Pour la première fois depuis son agression, le journaliste congolais Claude Pero Luwara a pris la parole sur le plateau de la chaîne publique française TV5 Monde, dans une interview exclusive qui jette une lumière crue sur l’état de la liberté de la presse en République Démocratique du Congo. Visiblement ému mais résolu, le journaliste n’a éludé aucune question, revenant sur les circonstances de l’agression qu’il a subie, ses séquelles, mais aussi sur les menaces qui pèsent de plus en plus sur les professionnels des médias dans son pays.

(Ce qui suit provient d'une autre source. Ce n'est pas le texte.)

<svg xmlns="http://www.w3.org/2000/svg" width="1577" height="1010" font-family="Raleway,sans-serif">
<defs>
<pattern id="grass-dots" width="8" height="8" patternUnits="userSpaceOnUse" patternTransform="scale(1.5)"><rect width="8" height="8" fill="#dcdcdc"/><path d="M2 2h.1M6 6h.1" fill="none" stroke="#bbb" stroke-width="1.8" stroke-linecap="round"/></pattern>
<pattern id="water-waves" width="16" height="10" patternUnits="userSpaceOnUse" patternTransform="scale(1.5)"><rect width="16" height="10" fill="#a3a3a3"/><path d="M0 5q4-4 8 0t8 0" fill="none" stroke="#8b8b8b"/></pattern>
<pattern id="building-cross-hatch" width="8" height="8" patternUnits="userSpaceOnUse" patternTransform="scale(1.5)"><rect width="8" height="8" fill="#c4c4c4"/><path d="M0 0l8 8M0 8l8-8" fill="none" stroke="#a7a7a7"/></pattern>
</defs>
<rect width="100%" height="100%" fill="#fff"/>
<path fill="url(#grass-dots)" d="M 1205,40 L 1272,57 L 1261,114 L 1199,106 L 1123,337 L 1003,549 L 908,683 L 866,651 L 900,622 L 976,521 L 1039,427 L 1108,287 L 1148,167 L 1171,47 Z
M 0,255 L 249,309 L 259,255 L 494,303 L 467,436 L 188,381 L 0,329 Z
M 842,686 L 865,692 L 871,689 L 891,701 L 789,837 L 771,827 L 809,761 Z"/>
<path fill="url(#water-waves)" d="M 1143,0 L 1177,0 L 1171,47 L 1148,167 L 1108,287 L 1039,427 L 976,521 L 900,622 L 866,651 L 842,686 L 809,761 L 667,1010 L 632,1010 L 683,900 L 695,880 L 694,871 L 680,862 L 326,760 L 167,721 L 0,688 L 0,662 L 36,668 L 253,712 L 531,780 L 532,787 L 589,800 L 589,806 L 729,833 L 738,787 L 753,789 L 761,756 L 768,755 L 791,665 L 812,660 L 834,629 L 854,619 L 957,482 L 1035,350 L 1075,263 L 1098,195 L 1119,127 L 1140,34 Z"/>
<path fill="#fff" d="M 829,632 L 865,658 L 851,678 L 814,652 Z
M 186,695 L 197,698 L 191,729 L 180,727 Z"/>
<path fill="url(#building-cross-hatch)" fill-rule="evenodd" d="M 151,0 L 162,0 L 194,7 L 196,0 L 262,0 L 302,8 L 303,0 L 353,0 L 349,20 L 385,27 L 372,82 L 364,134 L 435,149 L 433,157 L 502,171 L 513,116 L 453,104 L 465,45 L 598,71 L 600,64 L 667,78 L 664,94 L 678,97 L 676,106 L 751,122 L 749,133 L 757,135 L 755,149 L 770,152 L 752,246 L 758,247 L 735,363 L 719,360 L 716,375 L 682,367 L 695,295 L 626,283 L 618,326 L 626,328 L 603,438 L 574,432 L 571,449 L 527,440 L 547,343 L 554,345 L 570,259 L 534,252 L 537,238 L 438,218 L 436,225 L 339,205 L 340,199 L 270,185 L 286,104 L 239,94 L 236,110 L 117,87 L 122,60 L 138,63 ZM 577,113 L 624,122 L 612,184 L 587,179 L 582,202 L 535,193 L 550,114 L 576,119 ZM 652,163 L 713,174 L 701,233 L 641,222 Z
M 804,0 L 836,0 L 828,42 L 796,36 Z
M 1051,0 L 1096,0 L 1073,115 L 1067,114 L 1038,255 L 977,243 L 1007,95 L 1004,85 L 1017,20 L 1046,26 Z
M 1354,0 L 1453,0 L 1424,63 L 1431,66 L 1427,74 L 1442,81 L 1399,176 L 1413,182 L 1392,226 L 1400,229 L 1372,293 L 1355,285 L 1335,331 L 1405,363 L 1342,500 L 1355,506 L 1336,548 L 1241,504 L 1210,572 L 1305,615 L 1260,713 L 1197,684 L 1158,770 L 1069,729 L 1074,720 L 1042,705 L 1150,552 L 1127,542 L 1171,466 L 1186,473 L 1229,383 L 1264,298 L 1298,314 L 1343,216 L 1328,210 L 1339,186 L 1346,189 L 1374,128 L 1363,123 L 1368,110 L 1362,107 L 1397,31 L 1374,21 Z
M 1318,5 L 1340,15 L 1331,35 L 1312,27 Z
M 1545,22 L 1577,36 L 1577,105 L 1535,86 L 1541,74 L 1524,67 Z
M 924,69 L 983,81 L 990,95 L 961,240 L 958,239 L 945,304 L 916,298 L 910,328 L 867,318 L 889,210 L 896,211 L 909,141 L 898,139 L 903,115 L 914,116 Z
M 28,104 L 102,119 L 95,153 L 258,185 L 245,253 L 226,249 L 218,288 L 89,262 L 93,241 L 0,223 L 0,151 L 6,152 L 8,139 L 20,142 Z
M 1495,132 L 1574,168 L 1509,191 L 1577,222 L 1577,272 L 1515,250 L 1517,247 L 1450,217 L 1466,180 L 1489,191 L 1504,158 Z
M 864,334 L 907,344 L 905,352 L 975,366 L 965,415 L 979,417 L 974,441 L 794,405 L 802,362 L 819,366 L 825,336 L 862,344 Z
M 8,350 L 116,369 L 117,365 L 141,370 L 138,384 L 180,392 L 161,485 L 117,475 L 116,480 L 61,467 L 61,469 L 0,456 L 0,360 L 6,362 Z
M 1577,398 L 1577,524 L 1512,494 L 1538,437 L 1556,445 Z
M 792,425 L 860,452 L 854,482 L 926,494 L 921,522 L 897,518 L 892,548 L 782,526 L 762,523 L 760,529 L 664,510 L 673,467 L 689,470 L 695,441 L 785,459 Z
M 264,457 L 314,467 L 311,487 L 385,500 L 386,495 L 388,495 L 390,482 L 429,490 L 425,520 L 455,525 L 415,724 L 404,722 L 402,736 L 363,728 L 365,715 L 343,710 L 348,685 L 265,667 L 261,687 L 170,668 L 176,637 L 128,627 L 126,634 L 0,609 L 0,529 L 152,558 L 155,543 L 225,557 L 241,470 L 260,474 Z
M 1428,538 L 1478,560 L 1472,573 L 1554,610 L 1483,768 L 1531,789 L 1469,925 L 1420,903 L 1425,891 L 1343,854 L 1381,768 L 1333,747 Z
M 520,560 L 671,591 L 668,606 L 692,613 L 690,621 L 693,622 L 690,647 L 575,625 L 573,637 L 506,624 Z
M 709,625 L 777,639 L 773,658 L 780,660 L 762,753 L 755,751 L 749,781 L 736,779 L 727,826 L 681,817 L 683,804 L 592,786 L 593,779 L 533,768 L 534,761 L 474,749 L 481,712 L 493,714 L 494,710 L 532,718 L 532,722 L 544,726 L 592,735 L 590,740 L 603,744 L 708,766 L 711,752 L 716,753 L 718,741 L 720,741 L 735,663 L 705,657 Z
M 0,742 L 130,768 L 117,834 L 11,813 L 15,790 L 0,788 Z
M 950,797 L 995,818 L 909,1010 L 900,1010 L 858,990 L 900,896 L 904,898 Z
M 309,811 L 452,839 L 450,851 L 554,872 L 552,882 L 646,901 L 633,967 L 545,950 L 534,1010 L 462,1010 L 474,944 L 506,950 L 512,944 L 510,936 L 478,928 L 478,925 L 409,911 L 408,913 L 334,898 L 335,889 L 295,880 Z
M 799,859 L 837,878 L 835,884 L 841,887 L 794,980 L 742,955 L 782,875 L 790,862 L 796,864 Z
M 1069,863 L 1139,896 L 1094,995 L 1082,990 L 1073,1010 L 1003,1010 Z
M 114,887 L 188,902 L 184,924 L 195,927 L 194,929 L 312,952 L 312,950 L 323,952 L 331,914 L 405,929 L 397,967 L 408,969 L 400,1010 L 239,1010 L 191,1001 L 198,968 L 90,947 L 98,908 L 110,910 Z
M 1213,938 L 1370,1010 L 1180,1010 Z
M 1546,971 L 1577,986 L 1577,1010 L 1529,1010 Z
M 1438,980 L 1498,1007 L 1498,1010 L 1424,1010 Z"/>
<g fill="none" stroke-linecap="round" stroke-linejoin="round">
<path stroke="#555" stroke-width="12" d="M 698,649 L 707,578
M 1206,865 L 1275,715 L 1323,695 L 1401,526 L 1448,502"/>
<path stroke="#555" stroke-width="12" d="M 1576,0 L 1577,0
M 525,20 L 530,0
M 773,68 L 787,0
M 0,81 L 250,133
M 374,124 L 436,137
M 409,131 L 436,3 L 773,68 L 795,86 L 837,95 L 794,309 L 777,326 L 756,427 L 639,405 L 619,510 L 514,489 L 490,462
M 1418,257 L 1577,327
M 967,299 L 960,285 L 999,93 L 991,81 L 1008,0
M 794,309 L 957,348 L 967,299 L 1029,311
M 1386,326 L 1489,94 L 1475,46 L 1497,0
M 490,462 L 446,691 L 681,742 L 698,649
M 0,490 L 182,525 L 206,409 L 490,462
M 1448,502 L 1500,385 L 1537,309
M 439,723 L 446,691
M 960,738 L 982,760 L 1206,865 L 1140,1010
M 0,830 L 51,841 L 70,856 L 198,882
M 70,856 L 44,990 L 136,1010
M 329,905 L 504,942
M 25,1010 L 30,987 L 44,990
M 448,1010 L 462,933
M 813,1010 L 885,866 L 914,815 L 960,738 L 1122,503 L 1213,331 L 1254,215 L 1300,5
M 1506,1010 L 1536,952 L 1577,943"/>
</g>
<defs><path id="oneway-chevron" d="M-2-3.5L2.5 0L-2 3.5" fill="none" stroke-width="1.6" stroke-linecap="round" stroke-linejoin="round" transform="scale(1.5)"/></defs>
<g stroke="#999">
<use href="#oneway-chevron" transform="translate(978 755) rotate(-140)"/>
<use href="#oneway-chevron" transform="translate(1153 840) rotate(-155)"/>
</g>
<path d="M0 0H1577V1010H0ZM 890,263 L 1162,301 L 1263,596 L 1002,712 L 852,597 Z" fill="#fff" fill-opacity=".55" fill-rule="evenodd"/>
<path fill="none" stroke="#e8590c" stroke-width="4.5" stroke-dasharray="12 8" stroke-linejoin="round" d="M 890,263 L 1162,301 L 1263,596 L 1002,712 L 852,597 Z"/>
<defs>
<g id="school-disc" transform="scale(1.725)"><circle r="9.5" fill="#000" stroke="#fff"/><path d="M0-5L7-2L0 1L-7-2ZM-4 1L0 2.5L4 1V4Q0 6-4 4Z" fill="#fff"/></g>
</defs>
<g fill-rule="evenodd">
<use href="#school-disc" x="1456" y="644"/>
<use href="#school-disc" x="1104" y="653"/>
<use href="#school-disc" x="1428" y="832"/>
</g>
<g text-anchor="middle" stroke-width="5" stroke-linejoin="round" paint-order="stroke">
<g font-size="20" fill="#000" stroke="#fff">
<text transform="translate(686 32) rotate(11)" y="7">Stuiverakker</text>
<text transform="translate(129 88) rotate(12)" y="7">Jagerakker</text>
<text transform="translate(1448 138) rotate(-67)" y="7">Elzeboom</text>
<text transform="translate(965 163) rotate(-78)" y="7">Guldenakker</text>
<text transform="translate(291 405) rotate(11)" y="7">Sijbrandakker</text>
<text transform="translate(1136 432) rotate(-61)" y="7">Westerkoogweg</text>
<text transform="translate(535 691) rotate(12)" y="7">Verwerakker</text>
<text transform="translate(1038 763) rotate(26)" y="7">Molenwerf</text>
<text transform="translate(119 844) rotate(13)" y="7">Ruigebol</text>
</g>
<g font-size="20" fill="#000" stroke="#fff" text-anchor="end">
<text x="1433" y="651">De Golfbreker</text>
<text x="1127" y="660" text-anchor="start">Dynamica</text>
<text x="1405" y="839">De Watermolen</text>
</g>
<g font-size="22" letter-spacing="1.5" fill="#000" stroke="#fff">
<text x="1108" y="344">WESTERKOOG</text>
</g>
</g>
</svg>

Un acte d’intimidation ciblé ?
Claude Pero Luwara, connu pour ses analyses sans concession de l’actualité politique et sociale congolaise, a été agressé physiquement il y a quelques semaines dans des circonstances encore floues. Si les autorités évoquent un “acte isolé”, le journaliste, lui, parle clairement d’une tentative d’intimidation, voire d’une agression commanditée :
“On a voulu me faire taire. Ce n’était pas un simple vol, ce n’était pas un hasard. On m’attendait.”
L’intervention sur TV5 Monde, largement relayée sur les réseaux sociaux, a provoqué une vague d’indignation dans le monde médiatique, aussi bien en Afrique qu’en Europe. Plusieurs organisations de défense de la liberté de la presse, dont Reporters Sans Frontières (RSF), ont déjà exprimé leur soutien à Claude Pero Luwara et appelé les autorités congolaises à ouvrir une enquête sérieuse et indépendante.
Une parole forte dans un contexte tendu
Cette prise de parole ne survient pas dans un vide politique. En RDC, le climat médiatique est de plus en plus tendu, surtout à l’approche des échéances électorales et dans un contexte d’instabilité sociale persistante. Plusieurs journalistes ont rapporté des pressions, des menaces, voire des arrestations arbitraires, ces derniers mois.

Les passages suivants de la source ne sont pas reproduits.